Check every line in the records below for the word "class" and report how many have it, nothing more.

(Stored dataset items)
※

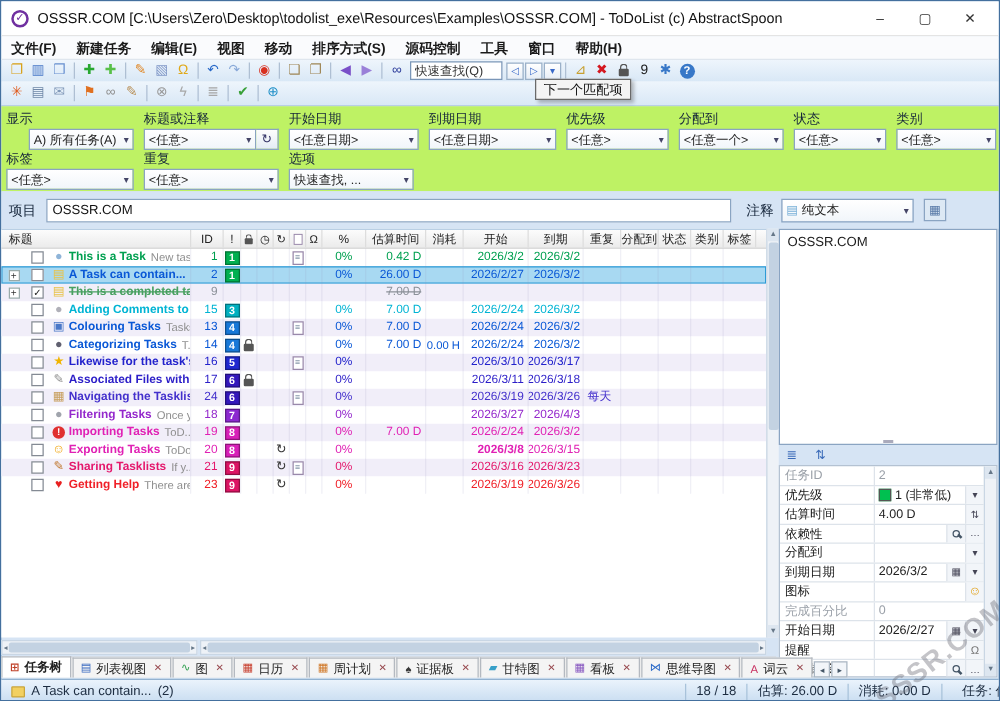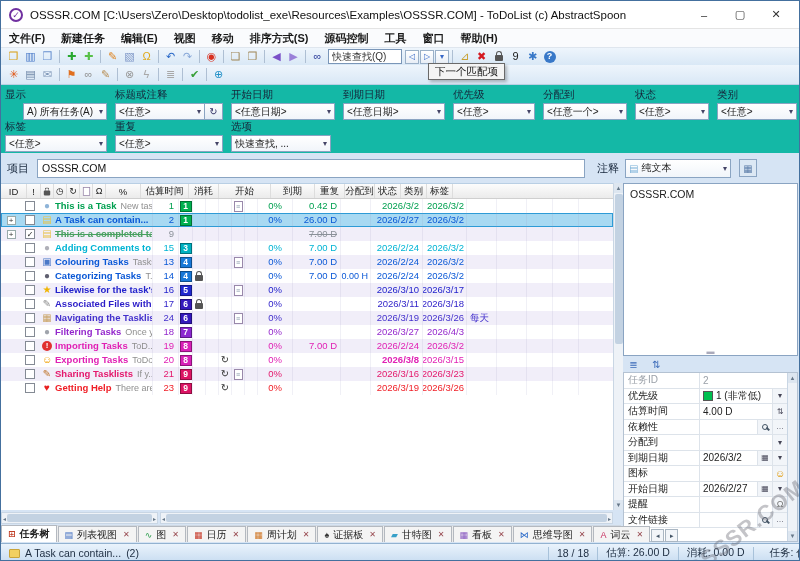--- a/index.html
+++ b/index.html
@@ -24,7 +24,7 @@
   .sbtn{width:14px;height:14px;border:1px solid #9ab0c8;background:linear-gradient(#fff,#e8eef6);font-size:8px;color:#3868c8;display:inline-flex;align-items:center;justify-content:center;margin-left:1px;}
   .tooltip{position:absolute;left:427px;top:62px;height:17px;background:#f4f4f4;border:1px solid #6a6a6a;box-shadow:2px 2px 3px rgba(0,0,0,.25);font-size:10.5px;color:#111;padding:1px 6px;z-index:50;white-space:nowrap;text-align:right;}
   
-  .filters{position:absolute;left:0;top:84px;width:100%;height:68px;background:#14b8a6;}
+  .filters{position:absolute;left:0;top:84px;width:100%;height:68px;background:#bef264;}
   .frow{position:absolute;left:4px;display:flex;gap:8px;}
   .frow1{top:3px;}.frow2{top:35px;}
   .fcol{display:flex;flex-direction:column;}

※

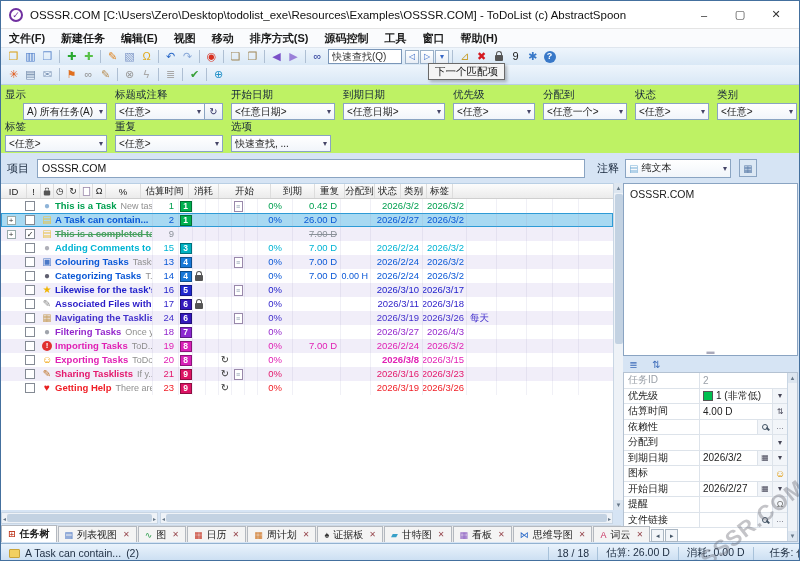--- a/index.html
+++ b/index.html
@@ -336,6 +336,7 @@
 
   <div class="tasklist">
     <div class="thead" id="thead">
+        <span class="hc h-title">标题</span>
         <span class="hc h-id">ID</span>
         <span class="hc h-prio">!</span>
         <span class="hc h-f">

※

▸ REPLY: 6